### Фрагмент текста
---
Офицер с трудом поднимается. Он снова отвергает носилки. Единственно, что он готов принять от меня, — это папиросы.

— Не откажите перед расстрелом, — говорит он, кривляясь.

Мы идем долго. В Лас-Навасе был уже Луканди. Его срочно вызвали в штаб на совещание. Я сдал пленных и вернулся в траншею. Утром, дождавшись сменного батальона, ушли на отдых в Лас-Навас.

Положение колонны Мангады ухудшилось. Навальпераль, который мы охраняли со стороны Лас-Наваса, подвергся сильной атаке с противоположного направления и был почти разрушен воздушной бомбардировкой. Когда четвертый батальон прибыл на двухдневный отдых, улицы Лас-Наваса были заполнены незнакомыми бойцами. Это были последние защитники Навальпераля, покинувшие его вчера. Штаб, заседавший всю ночь, принял решение об эвакуации Лас-Наваса. Предстояло не отступление, а отход на высоту в четырех километрах отсюда, где нужно было укрепиться.

Луканди возражал против эвакуации Лас-Наваса. Он убежденно доказывал:

— Мы расставляем западню, в которую можем сами попасть.
---
### Исходные материалы
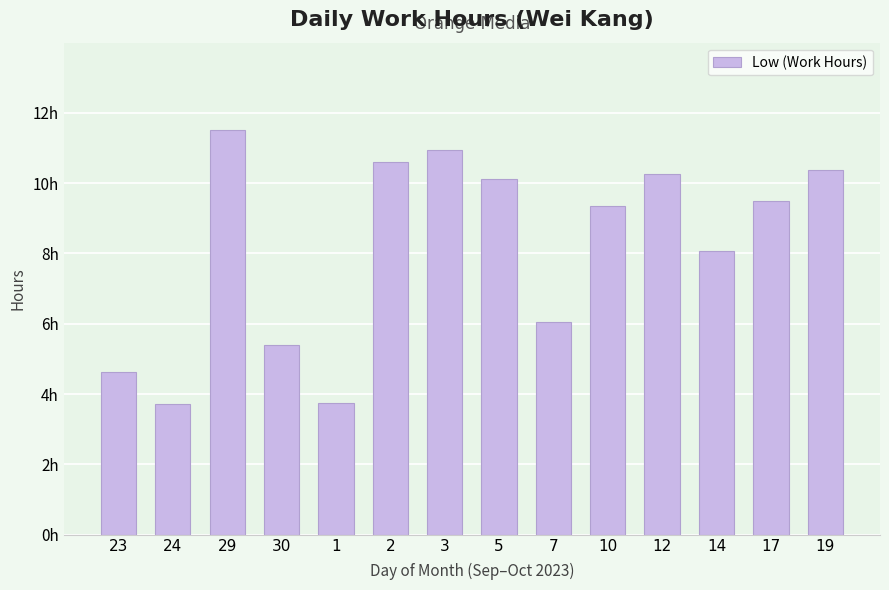

Does the chart contain stacked bars?

No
---
### Примените прочитанное
[A] Почему, согласно фрагменту, улицы Лас-Наваса оказались заполнены незнакомыми бойцами? Ответьте в одном–трех предложениях.
[B] На каком расстоянии от Лас-Наваса, по словам фрагмента, находилась высота, на которую предстоял отход?
[C] Воспроизведите часть фрагмента, начав со слов «Мы идем долго.» и остановившись после слов «отдых в Лас-Навас.».
Строки никак не связаны с фрагментом текста.

### Ответы по заданиям
[A] Это были последние защитники Навальпераля, покинувшие его вчера. Навальпераль подвергся сильной атаке с противоположного направления и был почти разрушен воздушной бомбардировкой.

[B] В четырех километрах.

[C]
Мы идем долго. В Лас-Навасе был уже Луканди. Его срочно вызвали в штаб на совещание. Я сдал пленных и вернулся в траншею. Утром, дождавшись сменного батальона, ушли на отдых в Лас-Навас.